生成两年内每月最后一天的序列
我使用 lubridate 并认为这会很容易
ymd("2010-01-31")+months(0:23)
,但看看会得到什么。一切都乱了!
[1] "2010-01-31 UTC" "2010-03-03 UTC" "2010-03-31 UTC" "2010-05-01 UTC" "2010-05-31 UTC" "2010-07-01 UTC" "2010-07-31 UTC" "2010-08-31 UTC" "2010-10-01 UTC"
[10] "2010-10-31 UTC" "2010-12-01 UTC" "2010-12-31 UTC" "2011-01-31 UTC" "2011-03-03 UTC" "2011-03-31 UTC" "2011-05-01 UTC" "2011-05-31 UTC" "2011-07-01 UTC"

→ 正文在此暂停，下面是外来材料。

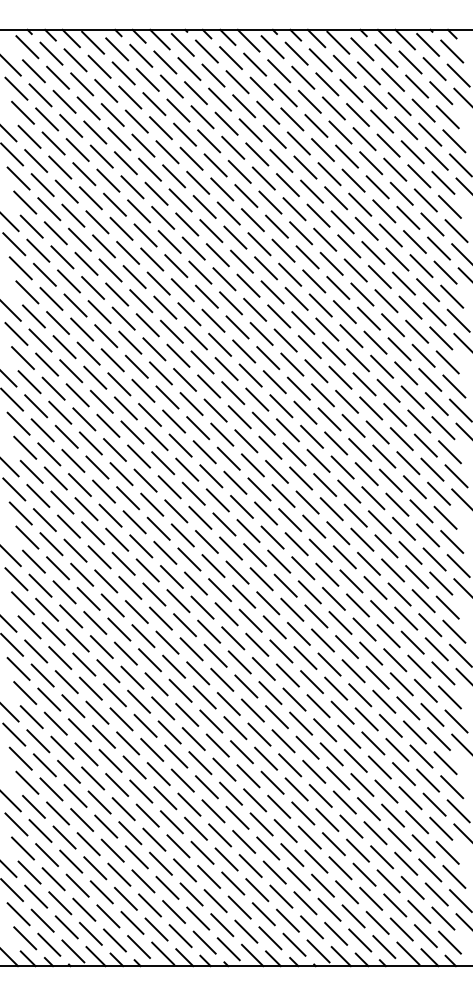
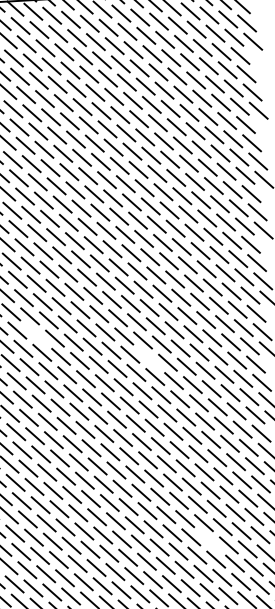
line: (163, 463) -> (36, 334), removed
line: (307, 502) -> (149, 358), removed
line: (373, 743) -> (210, 541), removed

[19] "2011-07-31 UTC" "2011-08-31 UTC" "2011-10-01 UTC" "2011-10-31 UTC" "2011-12-01 UTC" "2011-12-31 UTC"
然后我读到了 lubridate 如何迎合间隔、持续时间和周期等现象。所以,好吧,我意识到一个月实际上是由 (365*4+1)/48 = 30.438 天定义的天数。所以我试图变得聪明并将其重写为
ymd("2010-01-31")+ as.period(months(0:23))
但这只是给出了一个错误。
as.period.default(months(0:23)) 中的错误: (列表)对象不能被强制输入“double”
I use lubridate and figured that this would be so easy
ymd("2010-01-31")+months(0:23)
But look what one gets. It is all messed up!
[1] "2010-01-31 UTC" "2010-03-03 UTC" "2010-03-31 UTC" "2010-05-01 UTC" "2010-05-31 UTC" "2010-07-01 UTC" "2010-07-31 UTC" "2010-08-31 UTC" "2010-10-01 UTC"
[10] "2010-10-31 UTC" "2010-12-01 UTC" "2010-12-31 UTC" "2011-01-31 UTC" "2011-03-03 UTC" "2011-03-31 UTC" "2011-05-01 UTC" "2011-05-31 UTC" "2011-07-01 UTC"
[19] "2011-07-31 UTC" "2011-08-31 UTC" "2011-10-01 UTC" "2011-10-31 UTC" "2011-12-01 UTC" "2011-12-31 UTC"
Then I read how lubridate caters to phenomenon such as interval, duration and period. So, OK I realize that a month is actually the number of days defined by (365*4+1)/48 = 30.438 days. So I tried to get smart and rewrite it as
ymd("2010-01-31")+ as.period(months(0:23))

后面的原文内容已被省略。